# [WHAT YOU WILL DO]
Only the lines that hold "package" should be in the answer, each copied from the data below.

# [TASK INPUTS]
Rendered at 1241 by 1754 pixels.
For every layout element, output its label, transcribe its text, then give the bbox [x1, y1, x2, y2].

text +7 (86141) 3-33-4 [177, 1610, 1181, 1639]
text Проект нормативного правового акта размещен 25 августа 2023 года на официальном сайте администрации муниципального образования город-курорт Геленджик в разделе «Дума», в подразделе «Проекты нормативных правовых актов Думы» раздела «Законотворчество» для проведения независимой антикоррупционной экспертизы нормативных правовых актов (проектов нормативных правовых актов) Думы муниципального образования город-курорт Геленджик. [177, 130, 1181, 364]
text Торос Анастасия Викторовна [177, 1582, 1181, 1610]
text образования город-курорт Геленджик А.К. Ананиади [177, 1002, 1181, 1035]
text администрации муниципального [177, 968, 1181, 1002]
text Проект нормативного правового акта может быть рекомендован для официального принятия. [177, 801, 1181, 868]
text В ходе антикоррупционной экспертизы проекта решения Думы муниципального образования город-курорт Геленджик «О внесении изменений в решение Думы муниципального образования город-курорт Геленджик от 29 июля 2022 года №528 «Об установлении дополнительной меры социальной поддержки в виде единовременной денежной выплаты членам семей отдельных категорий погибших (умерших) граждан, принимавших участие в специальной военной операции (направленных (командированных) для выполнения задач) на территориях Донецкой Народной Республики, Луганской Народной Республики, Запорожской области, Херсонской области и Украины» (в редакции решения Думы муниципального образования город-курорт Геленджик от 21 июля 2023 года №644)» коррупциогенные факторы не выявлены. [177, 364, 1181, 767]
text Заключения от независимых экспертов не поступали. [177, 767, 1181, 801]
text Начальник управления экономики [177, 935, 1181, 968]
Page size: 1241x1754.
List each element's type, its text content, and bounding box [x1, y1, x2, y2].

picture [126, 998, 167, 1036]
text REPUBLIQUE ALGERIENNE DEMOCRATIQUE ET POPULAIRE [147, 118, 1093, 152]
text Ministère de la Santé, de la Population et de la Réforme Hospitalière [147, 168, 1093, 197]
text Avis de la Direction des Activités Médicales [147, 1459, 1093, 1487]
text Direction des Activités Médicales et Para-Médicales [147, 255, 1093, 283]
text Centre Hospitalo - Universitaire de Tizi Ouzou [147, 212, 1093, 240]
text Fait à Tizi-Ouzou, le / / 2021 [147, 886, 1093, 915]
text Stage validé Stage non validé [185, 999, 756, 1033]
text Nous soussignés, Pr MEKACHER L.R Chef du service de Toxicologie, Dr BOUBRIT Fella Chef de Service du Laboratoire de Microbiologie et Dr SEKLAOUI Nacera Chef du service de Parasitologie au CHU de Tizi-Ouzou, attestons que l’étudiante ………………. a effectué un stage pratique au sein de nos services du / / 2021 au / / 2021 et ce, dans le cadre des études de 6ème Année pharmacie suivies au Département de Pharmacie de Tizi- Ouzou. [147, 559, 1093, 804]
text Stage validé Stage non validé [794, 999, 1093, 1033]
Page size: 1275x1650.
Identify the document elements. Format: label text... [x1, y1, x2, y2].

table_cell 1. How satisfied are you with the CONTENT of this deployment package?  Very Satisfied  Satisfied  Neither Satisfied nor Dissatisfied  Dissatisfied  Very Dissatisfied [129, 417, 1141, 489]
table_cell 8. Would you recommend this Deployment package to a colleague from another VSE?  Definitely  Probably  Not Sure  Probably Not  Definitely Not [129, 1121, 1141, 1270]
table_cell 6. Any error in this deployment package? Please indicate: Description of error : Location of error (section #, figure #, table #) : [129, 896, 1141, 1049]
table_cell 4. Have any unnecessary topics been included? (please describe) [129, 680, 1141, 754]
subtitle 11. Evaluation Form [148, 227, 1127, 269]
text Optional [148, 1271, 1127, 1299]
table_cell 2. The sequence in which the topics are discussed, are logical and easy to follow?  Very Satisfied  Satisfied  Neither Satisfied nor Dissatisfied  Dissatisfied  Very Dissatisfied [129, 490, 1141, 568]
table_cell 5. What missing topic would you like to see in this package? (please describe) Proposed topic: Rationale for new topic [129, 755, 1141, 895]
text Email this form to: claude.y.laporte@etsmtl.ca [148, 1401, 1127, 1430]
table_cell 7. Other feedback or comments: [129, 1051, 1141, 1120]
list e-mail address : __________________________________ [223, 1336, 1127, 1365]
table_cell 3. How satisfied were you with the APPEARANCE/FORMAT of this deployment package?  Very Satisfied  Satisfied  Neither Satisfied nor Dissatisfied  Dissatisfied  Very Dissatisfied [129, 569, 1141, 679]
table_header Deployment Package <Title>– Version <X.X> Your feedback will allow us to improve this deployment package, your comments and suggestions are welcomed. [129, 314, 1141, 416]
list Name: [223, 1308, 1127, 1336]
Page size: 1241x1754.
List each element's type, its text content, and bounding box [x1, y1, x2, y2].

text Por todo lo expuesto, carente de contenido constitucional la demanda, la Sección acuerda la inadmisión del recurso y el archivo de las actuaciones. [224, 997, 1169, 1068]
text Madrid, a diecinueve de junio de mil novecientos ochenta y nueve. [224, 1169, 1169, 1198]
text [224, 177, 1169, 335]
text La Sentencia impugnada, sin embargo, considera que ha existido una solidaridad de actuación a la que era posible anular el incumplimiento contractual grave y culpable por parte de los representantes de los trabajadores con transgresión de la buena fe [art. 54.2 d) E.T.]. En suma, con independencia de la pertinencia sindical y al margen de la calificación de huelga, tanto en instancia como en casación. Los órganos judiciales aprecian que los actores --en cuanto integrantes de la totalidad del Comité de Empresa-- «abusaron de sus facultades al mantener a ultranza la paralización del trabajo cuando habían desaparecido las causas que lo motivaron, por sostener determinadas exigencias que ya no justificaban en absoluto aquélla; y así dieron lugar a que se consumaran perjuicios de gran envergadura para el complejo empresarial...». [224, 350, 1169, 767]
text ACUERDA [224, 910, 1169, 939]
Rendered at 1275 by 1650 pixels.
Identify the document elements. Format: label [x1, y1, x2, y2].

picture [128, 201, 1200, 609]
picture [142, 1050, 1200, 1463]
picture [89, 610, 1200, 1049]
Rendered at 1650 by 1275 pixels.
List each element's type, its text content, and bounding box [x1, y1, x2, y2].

# [OUTPUT OF THE TASK]
table_cell 1. How satisfied are you with the CONTENT of this deployment package?  Very Satisfied  Satisfied  Neither Satisfied nor Dissatisfied  Dissatisfied  Very Dissatisfied [129, 417, 1141, 489]
table_cell 8. Would you recommend this Deployment package to a colleague from another VSE?  Definitely  Probably  Not Sure  Probably Not  Definitely Not [129, 1121, 1141, 1270]
table_cell 6. Any error in this deployment package? Please indicate: Description of error : Location of error (section #, figure #, table #) : [129, 896, 1141, 1049]
table_cell 5. What missing topic would you like to see in this package? (please describe) Proposed topic: Rationale for new topic [129, 755, 1141, 895]
table_cell 3. How satisfied were you with the APPEARANCE/FORMAT of this deployment package?  Very Satisfied  Satisfied  Neither Satisfied nor Dissatisfied  Dissatisfied  Very Dissatisfied [129, 569, 1141, 679]
table_header Deployment Package <Title>– Version <X.X> Your feedback will allow us to improve this deployment package, your comments and suggestions are welcomed. [129, 314, 1141, 416]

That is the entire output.